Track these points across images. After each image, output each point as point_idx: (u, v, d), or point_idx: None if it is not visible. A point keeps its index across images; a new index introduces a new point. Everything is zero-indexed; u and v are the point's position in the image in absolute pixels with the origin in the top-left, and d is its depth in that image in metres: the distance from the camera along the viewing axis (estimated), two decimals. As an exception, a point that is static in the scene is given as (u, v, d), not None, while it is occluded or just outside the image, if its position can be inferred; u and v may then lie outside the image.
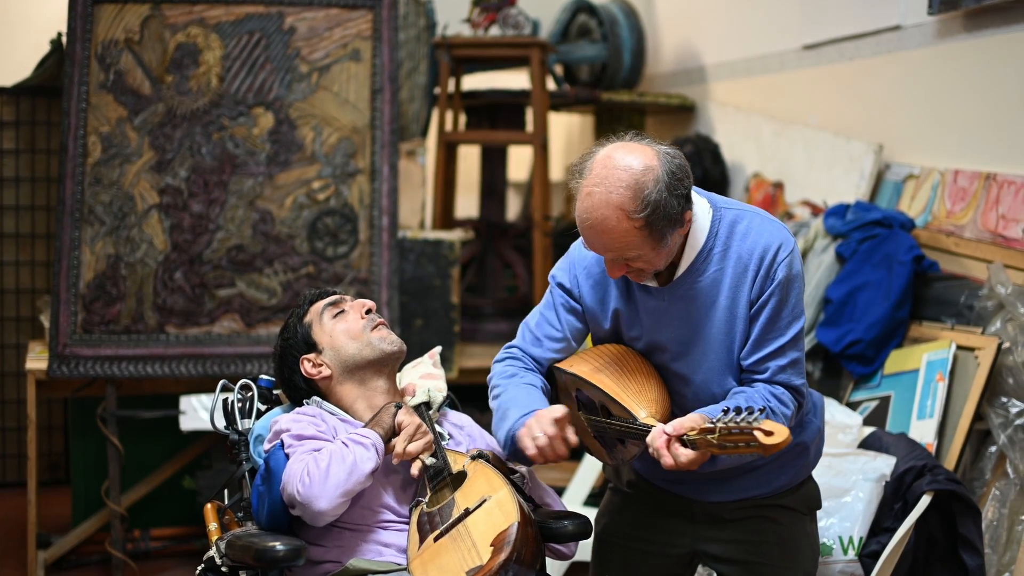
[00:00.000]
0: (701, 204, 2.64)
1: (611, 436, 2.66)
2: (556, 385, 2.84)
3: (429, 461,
________
Directions:
Only the text of the listing above is copied, exactly as written; its pictures are dropped.

Exercise response:
Track these points across images. After each image, output each point as point_idx: (u, v, d), or point_idx: None if it is not visible. A point keeps its index across images; a new index introduces a new point. Everything is zero-indexed; u and v are the point's position in the image in absolute pixels with the origin in the top-left, and d is its depth in that image in metres: the distance from the camera along the viewing axis (estimated), two decimals. As an exception, a point that is static in the scene is given as (u, v, d), not None, while it is occluded or just outside the image, if its position can be inferred; u and v may then lie outside the image.
[00:00.000]
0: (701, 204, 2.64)
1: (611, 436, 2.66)
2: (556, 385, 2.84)
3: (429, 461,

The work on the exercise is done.